The findings raise the possibility that components of marijuana may be useful in reducing depression that results from chronic stress. “In the animal models we studied, we saw that chronic stress reduced the production of endocannabinoids, leading to depression-like behavior,” says RIA senior research scientist Samir Haj-Dahmane, PhD.

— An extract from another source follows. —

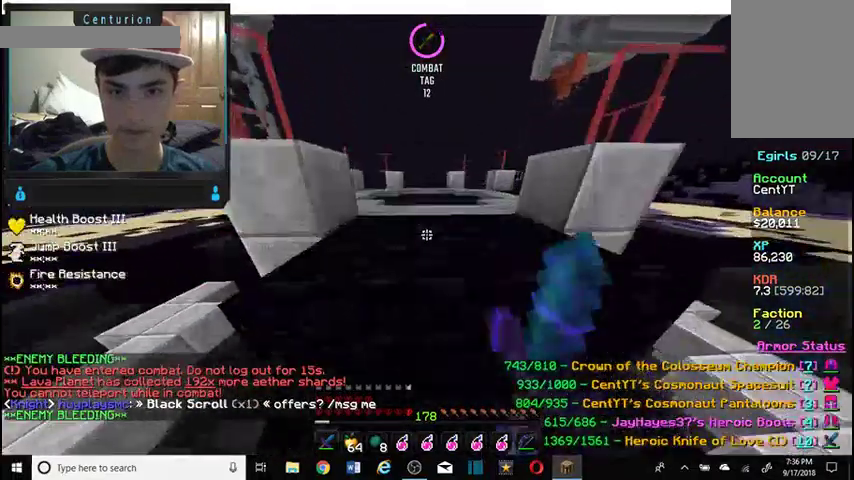
{"keys": ["w"], "mouse": [], "events": [[167, "w", "up"], [300, "w", "down"]]}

Endocannabinoids are naturally produced chemical compounds in the brain that affect motor control, cognition, emotions and behavior. As the name suggests, they are similar to the chemicals found in marijuana (Cannabis sativa) and its active ingredient, delta-9-tetrahydrocannabinol (THC). “Chronic stress is one of the major causes of depression,” Haj-Dahmane says. “Using compounds derived from cannabis — marijuana — to restore normal endocannabinoid function could potentially help stabilize moods and ease depression.” He cautions this is preliminary research. “Our research thus far has used animal models; there is still a long way to go before we know whether this can be effective in humans,” he says. “However, we have seen that some people who suffer from post-traumatic stress disorder have reported relief using marijuana.”

Haj-Dahmane says the next step in the research is to see if using a marijuana extract, cannabidiol (CBD), restores normal behaviours in animals without leading to dependence on the drug. The study appeared in Journal of Neuroscience.